*** Opening Extract ***
Day Forty-Five: "Christmas at Ground Zero" from Polka Party!
As I have recounted here, “Weird Al” Yankovic was never supposed to happen in the first place. The kinky haired kid with the accordion and the combustible energy was supposed to rule the low-stakes world of The Dr. Demento Show’s Funny Five for a few years in his teens before growing up and leaving that weird world behind.
Al certainly wasn’t supposed to last four years, let alone four decades and counting. Indeed, the critical and commercial failure of 1986’s Polka Party!, following the big back-to-back success of In 3-D and Dare To Be Stupid, could have spelled the end of the line for the young troubadour. It all could have ended in late 1986 with Al writing an open letter to the industry published in Billboard that read:
Dear industry from which I have taken so, so much, yet given so little
For the past six years, first with a single on Capitol and then as a Rock N’ Roll Recordings album artist, I have wreaked merry havoc across the pop music sphere. I’ve taken songs true artists like The Knack and El Debarge recorded to express something about their understanding of the universe, God and their place in the cosmos, and turned them into silly singles about processed lunch meat, black and white television programs and other assorted nonsense.
There’s only one word for my behavior: weird. And for far too long I’ve reveled in this anti-authoritarian “weird” feeling. It didn’t matter to me that my so-called “harmless” spoofs so destroyed songs and singers in the public imagination that after I spoofed them, they were never able to perform them publicly for fear of being ridiculed, even chased offstage.
*** Closing Extract ***
» What to work on: Please reproduce the passage of the "Weird Al" Yankovic piece above word for word, from "As I have recounted" to "weird world behind.".
*** Opening Data extracts ***
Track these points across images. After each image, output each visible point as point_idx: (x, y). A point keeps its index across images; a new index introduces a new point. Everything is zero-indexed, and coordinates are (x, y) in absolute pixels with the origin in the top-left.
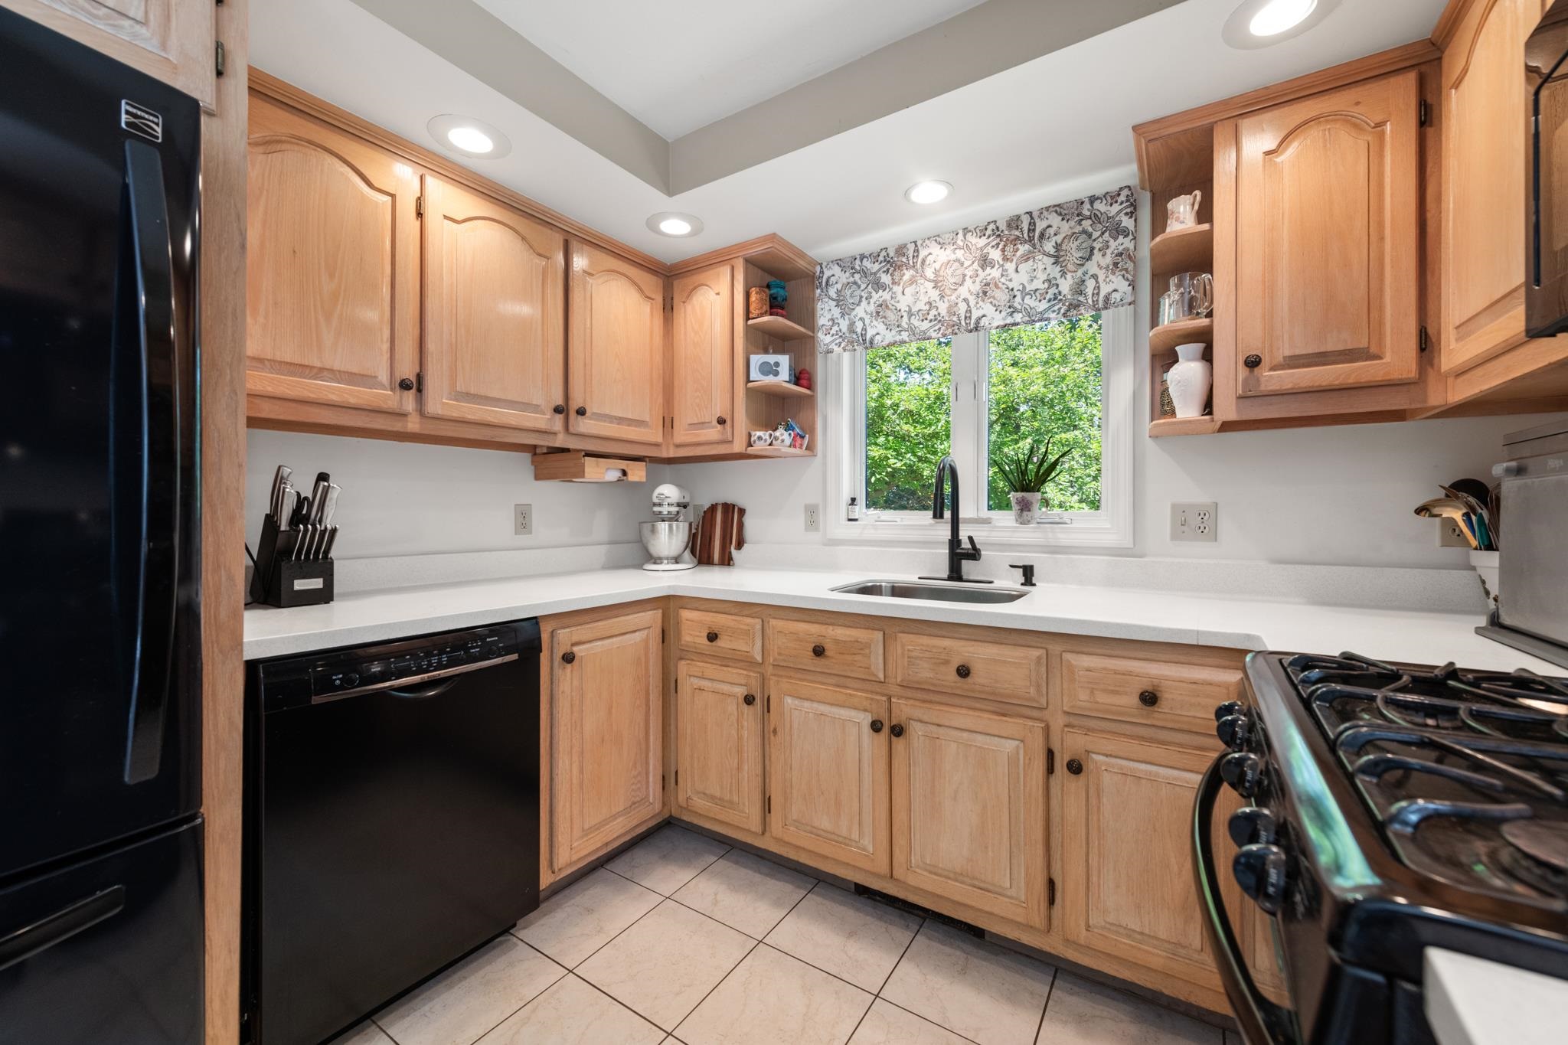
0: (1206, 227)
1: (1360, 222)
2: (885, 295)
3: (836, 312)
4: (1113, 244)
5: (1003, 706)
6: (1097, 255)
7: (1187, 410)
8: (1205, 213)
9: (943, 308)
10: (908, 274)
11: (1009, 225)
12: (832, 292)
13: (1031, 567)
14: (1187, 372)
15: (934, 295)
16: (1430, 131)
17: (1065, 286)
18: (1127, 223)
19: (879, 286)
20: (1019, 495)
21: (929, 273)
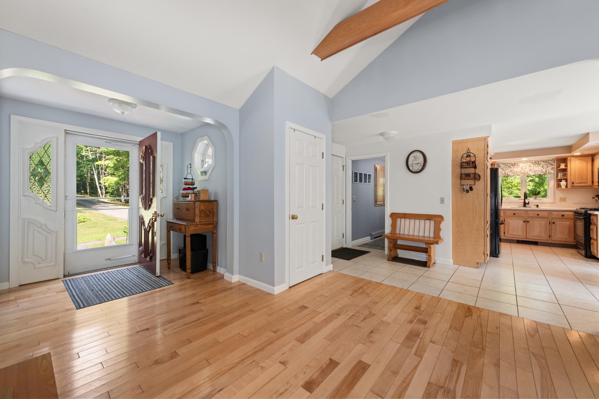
0: (566, 168)
1: (585, 170)
2: (512, 169)
3: (502, 171)
4: (551, 166)
5: (543, 218)
6: (549, 167)
7: (563, 187)
8: (566, 166)
9: (523, 172)
10: (516, 167)
11: (535, 162)
12: (501, 168)
13: (538, 205)
14: (563, 183)
15: (521, 170)
16: (593, 162)
17: (544, 171)
18: (553, 164)
19: (510, 168)
20: (535, 196)
21: (520, 167)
*** Closing Data extracts ***
» Solution for this exercise:
As I have recounted here, “Weird Al” Yankovic was never supposed to happen in the first place. The kinky haired kid with the accordion and the combustible energy was supposed to rule the low-stakes world of The Dr. Demento Show’s Funny Five for a few years in his teens before growing up and leaving that weird world behind.